→ **About this task**
Return every line of text in the listing below verbatim, in its original order, and leave out the pictures.
══════
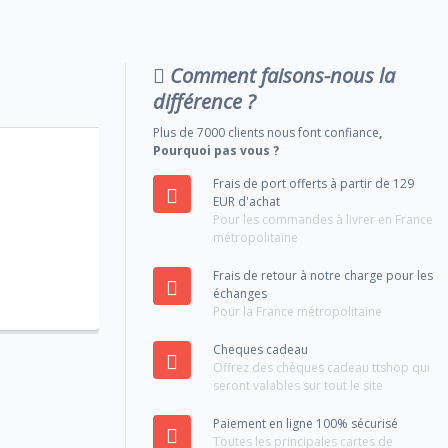
Comment faisons-nous la
différence ?
Plus de 7000 clients nous font confiance
,
Pourquoi pas vous ?
Frais de port offerts à partir de 129
EUR d'achat
Pour les commandes à livrer en France
métropolitaine
Frais de retour à notre charge pour les
échanges
Pour la France métropolitaine
Cheques cadeau
Offrez des chèques cadeau ttshop qui
seront valables sur tout le site
Paiement en ligne 100% sécurisé
Toutes les principales cartes de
══════
→ **Response**
Comment faisons-nous la
différence ?
Plus de 7000 clients nous font confiance
,
Pourquoi pas vous ?
Frais de port offerts à partir de 129
EUR d'achat
Pour les commandes à livrer en France
métropolitaine
Frais de retour à notre charge pour les
échanges
Pour la France métropolitaine
Cheques cadeau
Offrez des chèques cadeau ttshop qui
seront valables sur tout le site
Paiement en ligne 100% sécurisé
Toutes les principales cartes de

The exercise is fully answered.